(Task inputs)

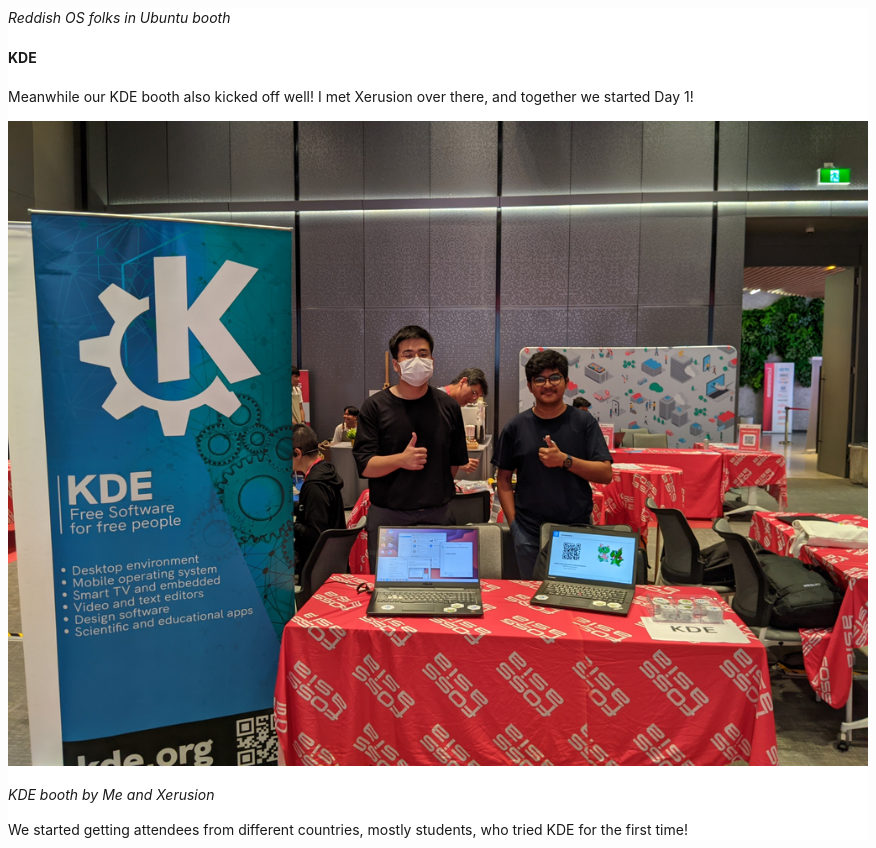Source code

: _Reddish OS folks in Ubuntu booth_

#### KDE

Meanwhile our KDE booth also kicked off well! I met Xerusion over there, and together we started Day 1!

![](kde-booth-day-1.jpg)

_KDE booth by Me and Xerusion_

We started getting attendees from different countries, mostly students, who tried KDE for the first time!
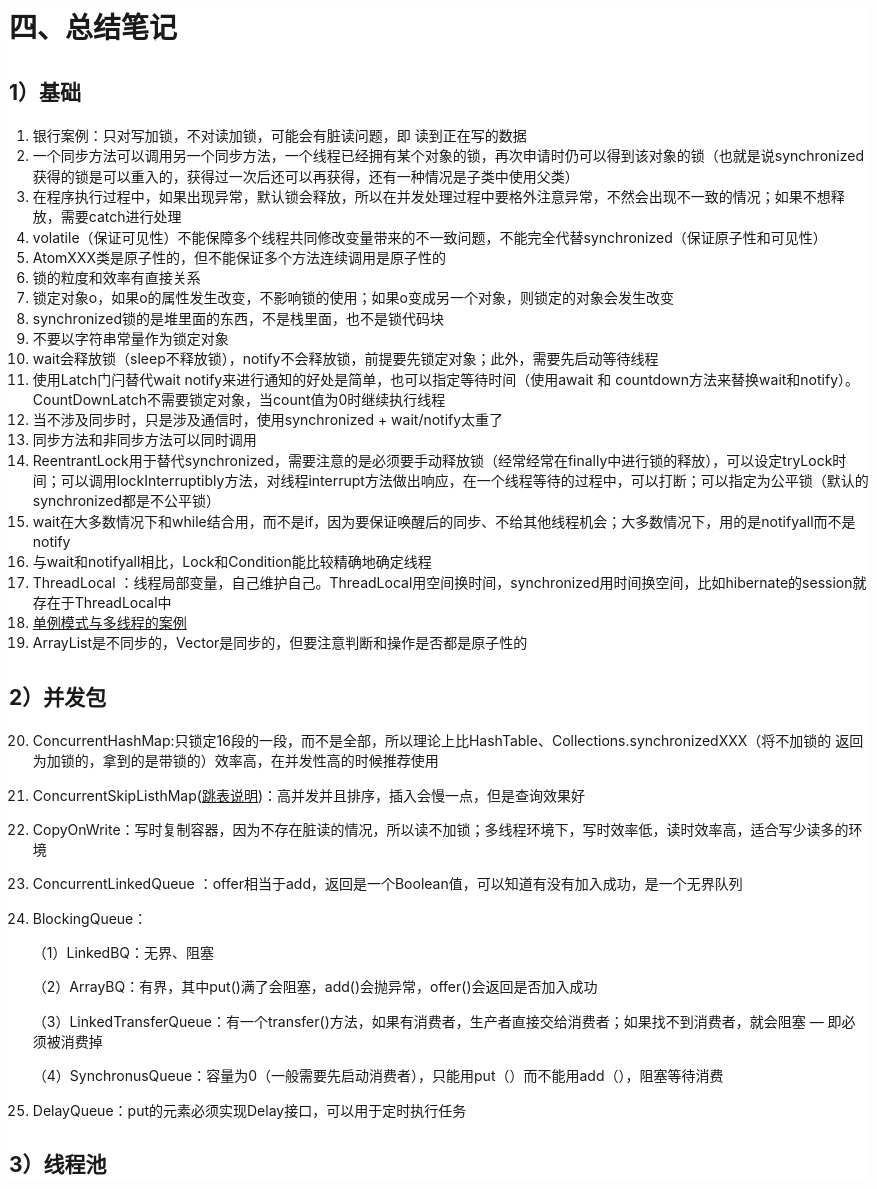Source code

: # 四、总结笔记

## 1）基础

1. 银行案例：只对写加锁，不对读加锁，可能会有脏读问题，即  读到正在写的数据
2. 一个同步方法可以调用另一个同步方法，一个线程已经拥有某个对象的锁，再次申请时仍可以得到该对象的锁（也就是说synchronized获得的锁是可以重入的，获得过一次后还可以再获得，还有一种情况是子类中使用父类）
3. 在程序执行过程中，如果出现异常，默认锁会释放，所以在并发处理过程中要格外注意异常，不然会出现不一致的情况；如果不想释放，需要catch进行处理
4. volatile（保证可见性）不能保障多个线程共同修改变量带来的不一致问题，不能完全代替synchronized（保证原子性和可见性）
5. AtomXXX类是原子性的，但不能保证多个方法连续调用是原子性的  
6. 锁的粒度和效率有直接关系
7. 锁定对象o，如果o的属性发生改变，不影响锁的使用；如果o变成另一个对象，则锁定的对象会发生改变
8. synchronized锁的是堆里面的东西，不是栈里面，也不是锁代码块
9. 不要以字符串常量作为锁定对象
10. wait会释放锁（sleep不释放锁），notify不会释放锁，前提要先锁定对象；此外，需要先启动等待线程
11. 使用Latch门闩替代wait  notify来进行通知的好处是简单，也可以指定等待时间（使用await 和 countdown方法来替换wait和notify）。CountDownLatch不需要锁定对象，当count值为0时继续执行线程
12. 当不涉及同步时，只是涉及通信时，使用synchronized + wait/notify太重了
13. 同步方法和非同步方法可以同时调用
14. ReentrantLock用于替代synchronized，需要注意的是必须要手动释放锁（经常经常在finally中进行锁的释放），可以设定tryLock时间；可以调用lockInterruptibly方法，对线程interrupt方法做出响应，在一个线程等待的过程中，可以打断；可以指定为公平锁（默认的synchronized都是不公平锁）
15. wait在大多数情况下和while结合用，而不是if，因为要保证唤醒后的同步、不给其他线程机会；大多数情况下，用的是notifyall而不是notify
16. 与wait和notifyall相比，Lock和Condition能比较精确地确定线程
17. ThreadLocal ：线程局部变量，自己维护自己。ThreadLocal用空间换时间，synchronized用时间换空间，比如hibernate的session就存在于ThreadLocal中
18. [单例模式与多线程的案例](https://www.cnblogs.com/zhaoyan001/p/6365064.html)
19. ArrayList是不同步的，Vector是同步的，但要注意判断和操作是否都是原子性的

## 2）并发包

20. ConcurrentHashMap:只锁定16段的一段，而不是全部，所以理论上比HashTable、Collections.synchronizedXXX（将不加锁的  返回为加锁的，拿到的是带锁的）效率高，在并发性高的时候推荐使用

21. ConcurrentSkipListhMap([跳表说明](https://blog.csdn.net/sunxianghuang/article/details/52221913))：高并发并且排序，插入会慢一点，但是查询效果好

22. CopyOnWrite：写时复制容器，因为不存在脏读的情况，所以读不加锁；多线程环境下，写时效率低，读时效率高，适合写少读多的环境

23. ConcurrentLinkedQueue ：offer相当于add，返回是一个Boolean值，可以知道有没有加入成功，是一个无界队列

24. BlockingQueue：

    （1）LinkedBQ：无界、阻塞

    （2）ArrayBQ：有界，其中put()满了会阻塞，add()会抛异常，offer()会返回是否加入成功

    （3）LinkedTransferQueue：有一个transfer()方法，如果有消费者，生产者直接交给消费者；如果找不到消费者，就会阻塞 — 即必须被消费掉

    （4）SynchronusQueue：容量为0（一般需要先启动消费者），只能用put（）而不能用add（），阻塞等待消费

25. DelayQueue：put的元素必须实现Delay接口，可以用于定时执行任务

## 3）线程池
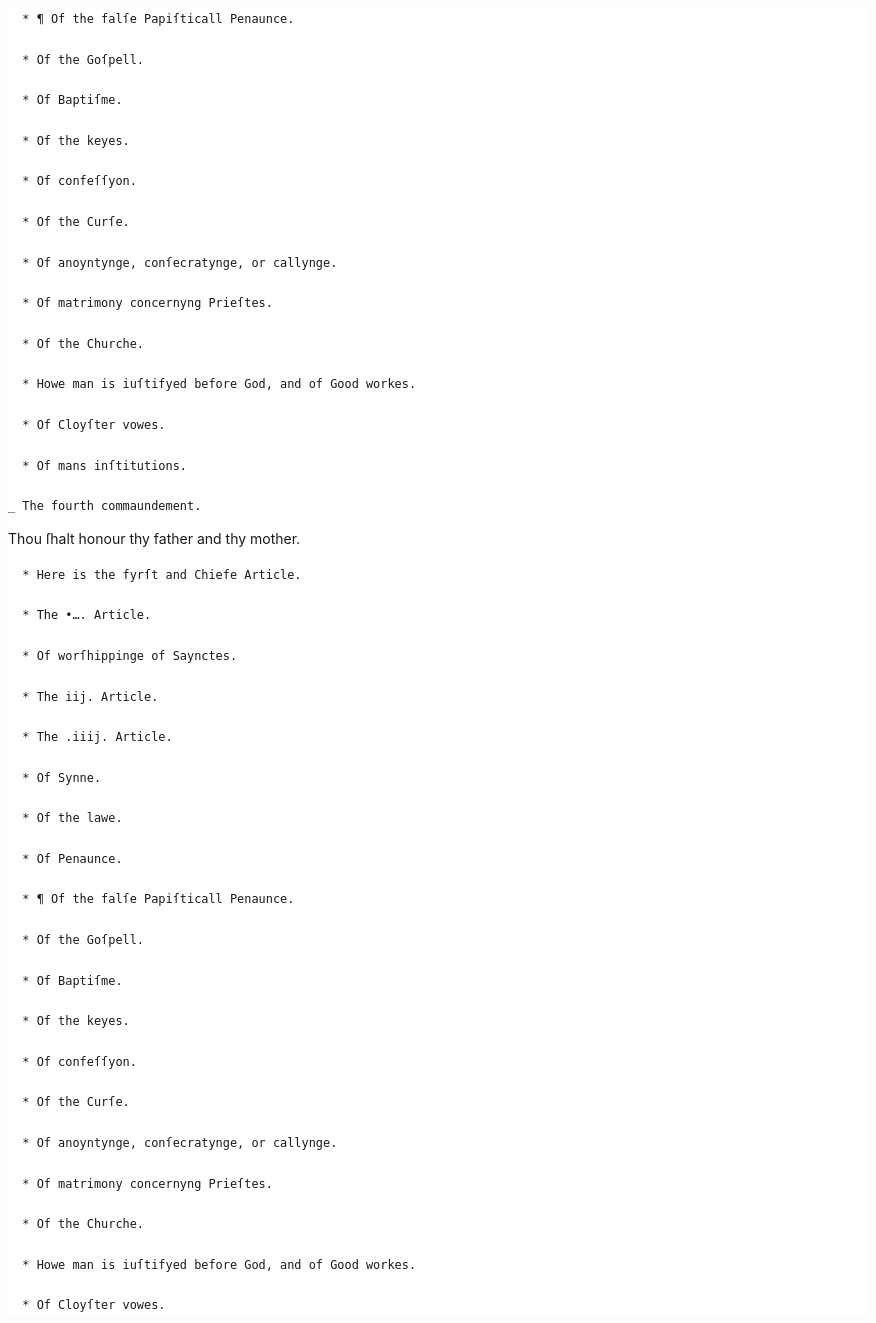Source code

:       * ¶ Of the falſe Papiſticall Penaunce.

      * Of the Goſpell.

      * Of Baptiſme.

      * Of the keyes.

      * Of confeſſyon.

      * Of the Curſe.

      * Of anoyntynge, conſecratynge, or callynge.

      * Of matrimony concernyng Prieſtes.

      * Of the Churche.

      * Howe man is iuſtifyed before God, and of Good workes.

      * Of Cloyſter vowes.

      * Of mans inſtitutions.

    _ The fourth commaundement.
Thou ſhalt honour thy father and thy mother.

      * Here is the fyrſt and Chiefe Article.

      * The •…. Article.

      * Of worſhippinge of Saynctes.

      * The iij. Article.

      * The .iiij. Article.

      * Of Synne.

      * Of the lawe.

      * Of Penaunce.

      * ¶ Of the falſe Papiſticall Penaunce.

      * Of the Goſpell.

      * Of Baptiſme.

      * Of the keyes.

      * Of confeſſyon.

      * Of the Curſe.

      * Of anoyntynge, conſecratynge, or callynge.

      * Of matrimony concernyng Prieſtes.

      * Of the Churche.

      * Howe man is iuſtifyed before God, and of Good workes.

      * Of Cloyſter vowes.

(End Task inputs)

Quote every line of text in the records above word for word, leaving the pictures out of your answer.

Source code

: _Reddish OS folks in Ubuntu booth_

#### KDE

Meanwhile our KDE booth also kicked off well! I met Xerusion over there, and together we started Day 1!

![](kde-booth-day-1.jpg)

_KDE booth by Me and Xerusion_

We started getting attendees from different countries, mostly students, who tried KDE for the first time!
Source code

: # 四、总结笔记

## 1）基础

1. 银行案例：只对写加锁，不对读加锁，可能会有脏读问题，即  读到正在写的数据
2. 一个同步方法可以调用另一个同步方法，一个线程已经拥有某个对象的锁，再次申请时仍可以得到该对象的锁（也就是说synchronized获得的锁是可以重入的，获得过一次后还可以再获得，还有一种情况是子类中使用父类）
3. 在程序执行过程中，如果出现异常，默认锁会释放，所以在并发处理过程中要格外注意异常，不然会出现不一致的情况；如果不想释放，需要catch进行处理
4. volatile（保证可见性）不能保障多个线程共同修改变量带来的不一致问题，不能完全代替synchronized（保证原子性和可见性）
5. AtomXXX类是原子性的，但不能保证多个方法连续调用是原子性的  
6. 锁的粒度和效率有直接关系
7. 锁定对象o，如果o的属性发生改变，不影响锁的使用；如果o变成另一个对象，则锁定的对象会发生改变
8. synchronized锁的是堆里面的东西，不是栈里面，也不是锁代码块
9. 不要以字符串常量作为锁定对象
10. wait会释放锁（sleep不释放锁），notify不会释放锁，前提要先锁定对象；此外，需要先启动等待线程
11. 使用Latch门闩替代wait  notify来进行通知的好处是简单，也可以指定等待时间（使用await 和 countdown方法来替换wait和notify）。CountDownLatch不需要锁定对象，当count值为0时继续执行线程
12. 当不涉及同步时，只是涉及通信时，使用synchronized + wait/notify太重了
13. 同步方法和非同步方法可以同时调用
14. ReentrantLock用于替代synchronized，需要注意的是必须要手动释放锁（经常经常在finally中进行锁的释放），可以设定tryLock时间；可以调用lockInterruptibly方法，对线程interrupt方法做出响应，在一个线程等待的过程中，可以打断；可以指定为公平锁（默认的synchronized都是不公平锁）
15. wait在大多数情况下和while结合用，而不是if，因为要保证唤醒后的同步、不给其他线程机会；大多数情况下，用的是notifyall而不是notify
16. 与wait和notifyall相比，Lock和Condition能比较精确地确定线程
17. ThreadLocal ：线程局部变量，自己维护自己。ThreadLocal用空间换时间，synchronized用时间换空间，比如hibernate的session就存在于ThreadLocal中
18. [单例模式与多线程的案例](https://www.cnblogs.com/zhaoyan001/p/6365064.html)
19. ArrayList是不同步的，Vector是同步的，但要注意判断和操作是否都是原子性的

## 2）并发包

20. ConcurrentHashMap:只锁定16段的一段，而不是全部，所以理论上比HashTable、Collections.synchronizedXXX（将不加锁的  返回为加锁的，拿到的是带锁的）效率高，在并发性高的时候推荐使用

21. ConcurrentSkipListhMap([跳表说明](https://blog.csdn.net/sunxianghuang/article/details/52221913))：高并发并且排序，插入会慢一点，但是查询效果好

22. CopyOnWrite：写时复制容器，因为不存在脏读的情况，所以读不加锁；多线程环境下，写时效率低，读时效率高，适合写少读多的环境

23. ConcurrentLinkedQueue ：offer相当于add，返回是一个Boolean值，可以知道有没有加入成功，是一个无界队列

24. BlockingQueue：

    （1）LinkedBQ：无界、阻塞

    （2）ArrayBQ：有界，其中put()满了会阻塞，add()会抛异常，offer()会返回是否加入成功

    （3）LinkedTransferQueue：有一个transfer()方法，如果有消费者，生产者直接交给消费者；如果找不到消费者，就会阻塞 — 即必须被消费掉

    （4）SynchronusQueue：容量为0（一般需要先启动消费者），只能用put（）而不能用add（），阻塞等待消费

25. DelayQueue：put的元素必须实现Delay接口，可以用于定时执行任务

## 3）线程池
Source code

:       * ¶ Of the falſe Papiſticall Penaunce.

      * Of the Goſpell.

      * Of Baptiſme.

      * Of the keyes.

      * Of confeſſyon.

      * Of the Curſe.

      * Of anoyntynge, conſecratynge, or callynge.

      * Of matrimony concernyng Prieſtes.

      * Of the Churche.

      * Howe man is iuſtifyed before God, and of Good workes.

      * Of Cloyſter vowes.

      * Of mans inſtitutions.

    _ The fourth commaundement.
Thou ſhalt honour thy father and thy mother.

      * Here is the fyrſt and Chiefe Article.

      * The •…. Article.

      * Of worſhippinge of Saynctes.

      * The iij. Article.

      * The .iiij. Article.

      * Of Synne.

      * Of the lawe.

      * Of Penaunce.

      * ¶ Of the falſe Papiſticall Penaunce.

      * Of the Goſpell.

      * Of Baptiſme.

      * Of the keyes.

      * Of confeſſyon.

      * Of the Curſe.

      * Of anoyntynge, conſecratynge, or callynge.

      * Of matrimony concernyng Prieſtes.

      * Of the Churche.

      * Howe man is iuſtifyed before God, and of Good workes.

      * Of Cloyſter vowes.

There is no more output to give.